Sprachlose Gedanken, besser kann man es denke ich nicht beschreiben. Vielfältige laute und kleine, langsame und schnelle, wütende, hoffnungsvolle und traurige Fetzen, die in meinem Kopf herumschwirren, alle gehört und berücksichtigt werden wollen. Sie haben gemeinsam eine riesige Blockade gebaut und mich sprachlos, ausdruckslos zurückgelassen. Jedes Mal, wenn ich die Tür des Schreibens zu öffnen versuchte, wenn ich auch nur einen Finger auf der Tastatur zu krümmen versuchte, war sie verschlossen von jener erdrückenden Hemmschwelle, die mein Ausdrucksbedürfnis in einer riesigen Hemm-Welle ertränkte. Und so sitze ich hier, ein weiteres Mal von ungemein vielen Gefühlen und Gedanken berührt, gegen sie kämpfend und sie entwirren wollend- sie verstehen und ausdrücken wollend. Und just in diesem Moment geht es los:

„Du beginnst wieder mit deinen eigenen, irrelevanten Gefühlen, während in Gaza die Hölle los ist?“
„Mit welchen Worten willst du der aktuellen Situation im Ausdruck gerecht werden?“
„Wenn du auf die Lage im Libanon aufmerksam machst, untergräbst du das wesentlich höhere Leid in Palästina.“
„Für wen oder was schreibst du eigentlich?“
„Was ist mit den ganzen anderen unterdrückten Menschen im Sudan, in Kongo usw.?“
„Worte sind unzureichend für all diesen Wahnsinn auf der Welt.“
„Schreib nicht!“

Doch ich muss irgendwie schreiben. Ich halte diese Sprachlosigkeit nicht mehr aus, es macht mich wahnsinnig! Und wenn ich momentan nicht viel ausdrücken kann, so will ich zumindest über diese riesige Hemmschwelle schreiben, über diesen beängstigenden, unendlich hohen Berg voller grausamer Nachrichten, voller Erinnerungen an die Heimat, voller Trost und Hoffnung, voller Schreie, Umarmungen und wärmenden Tränen- voller lauter Gegensätze, die sich gegenseitig bekämpfen auf dem Schlachtfeld meines Herzens- und mich ein weiteres Mal zur Beobachterin machen. Immer wieder droht mich dieser Berg zu erschlagen, mich mit all seiner Masse zu erdrücken, weil er nicht verstehbar, nicht abbaubar ist wie er es früher immer war.

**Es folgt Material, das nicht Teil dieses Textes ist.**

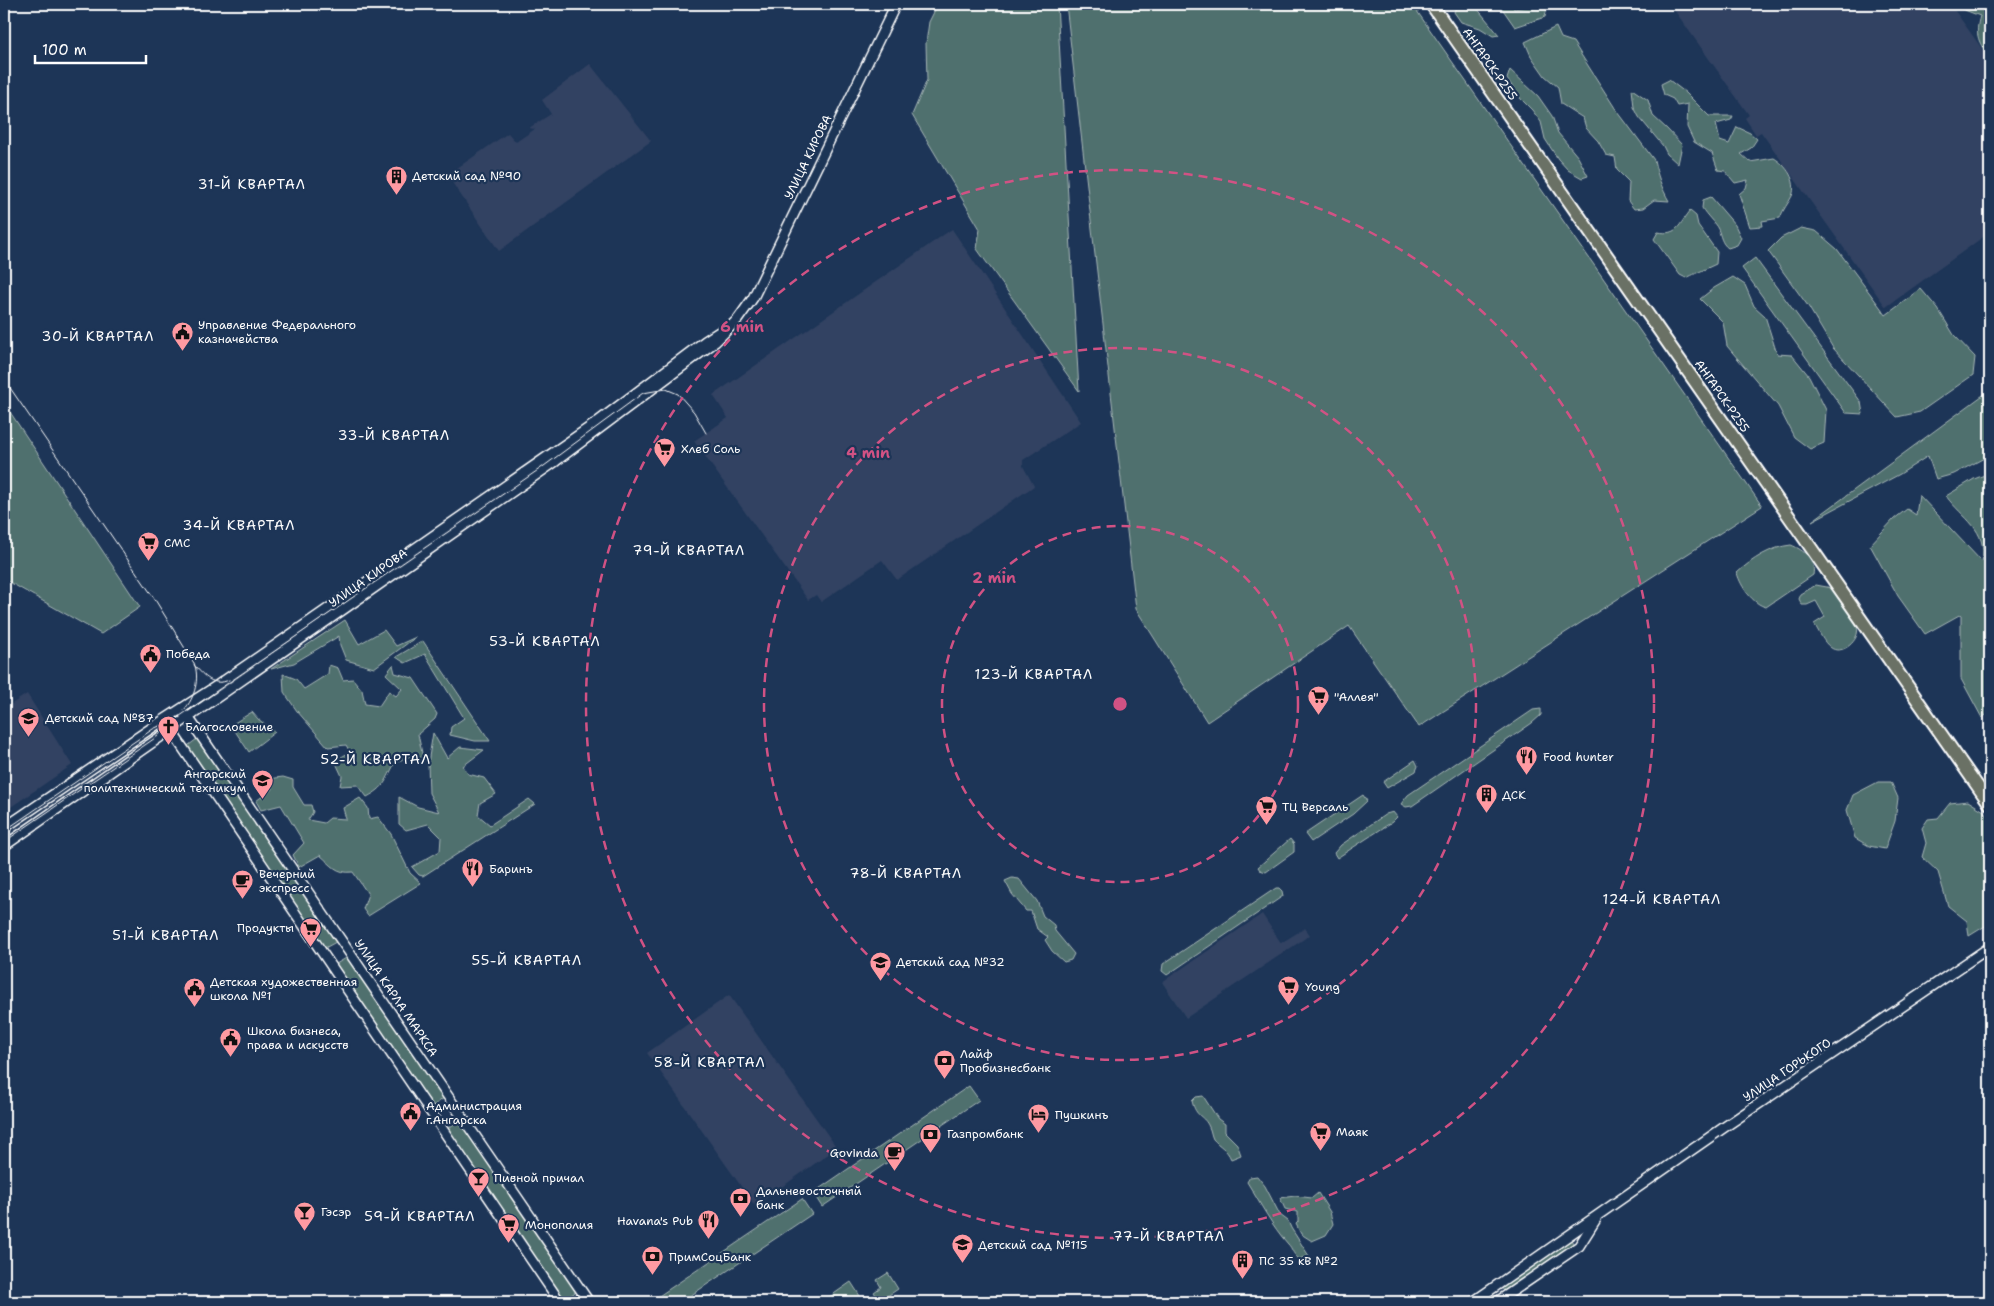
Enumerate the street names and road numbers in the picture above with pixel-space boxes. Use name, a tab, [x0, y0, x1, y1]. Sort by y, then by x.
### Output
street label: АНГАРСК-Р255	[1459, 25, 1521, 103]
street label: УЛИЦА КИРОВА	[781, 112, 836, 202]
street label: АНГАРСК-Р255	[1691, 357, 1753, 435]
street label: УЛИЦА КИРОВА	[326, 545, 411, 611]
street label: УЛИЦА КАРЛА МАРКСА	[351, 936, 441, 1060]
street label: УЛИЦА ГОРЬКОГО	[1740, 1035, 1834, 1105]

Wie kann ich dich verstehen, o Herz? Wie konnte es in dir so verworren werden? Aber auch: Wie könnte ich dich nicht verstehen? Wie könnte ich diesen ambivalenten Haufen aus gemischten Gedanken und Gefühlen in dieser schrecklich ambivalenten Zeit nicht verstehen? Ich verstehe ihn- aber ihn nicht lösen zu können, schmerzt. Es drückt. Es pocht. Es schmerzt so sehr, dass es brennt.

Brennen. Ein Begriff, der sich seit gestern wortwörtlich eingebrannt hat.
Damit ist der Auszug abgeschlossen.